Headquarters U.S. Air Forces in Europe & Air Forces Africa hosted a joint, multi-national Combined Joint All Domain Command and Control demonstration in February.

The USAFE-AFAFRICA-led demonstration, which took place in the Baltic Sea region, incorporated the assistance of the 16th Space Control Squadron located at Peterson Air Force Base, Colo.

The collaboration confirmed the essential need for integration of Space Force assets into CJADC2, an evolution of military command and control designed to converge assets from all domains. To accomplish that objective, CJADC2 combines a vast network of sensors and warfighters that enables collective, real-time decision-making by commanders and operators.

“Investments in space capabilities increase the effectiveness of operations in every other domain – the U.S. military and our allies are better connected, more informed, faster, and precise because of space,” said Maj. Gen.
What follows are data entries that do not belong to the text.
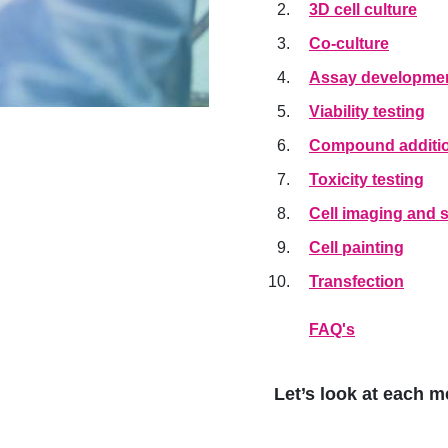
3D cell culture
Co-culture
Assay developmen
Viability testing
Compound additi
Toxicity testing
Cell imaging and s
Cell painting
Transfection
FAQ's
Let’s look at each m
Kimberly Crider, Space Force chief technology and innovation officer. “With the rise of near-peer adversaries, it is essential we build on space capabilities to ensure we maintain the competitive advantage with our joint and allied partners.”

CJADC2 brings together sensors and shooters to improve the warfighters’ ability to understand the environment, decide how to respond and take appropriate action.


“The 16th SPCS was able to enhance all-domain objectives by fusing in additional spectrum-level perspectives into the demonstration,” said Lt. Col. Angelo Fernandez, 16th SPCS commander. “It gave us a real world opportunity to train and exercise with our coalition partners operating throughout various domains, gather lessons learned and continue to improve our operations.”


During the exercise, Guardians from the 16th SPCS conducted what is known as a MACE or Multiband Assessment of the Communication Environment. Fernandez shared three main capabilities provided to mission partners.


“First, we help warfighters better understand the electromagnetic spectrum environment on key satellite communication links utilized. Second, we troubleshoot any potential hostile or non-hostile interference of these long-haul communication pathways. Third, we disseminate critical information to increase our joint force’s lethality,” said Fernandez.


The CJDAC2 demonstration was just one way in which the Space Force is evolving and expanding its partnerships.


“Our efforts to deter and promote stability are enhanced by a multinational effort,” said Crider. “We are leveraging allied and coalition partner capabilities in operations and acquisitions to identify and close gaps in our space enterprise. These efforts are critical for the future success of the Space Force enterprise.”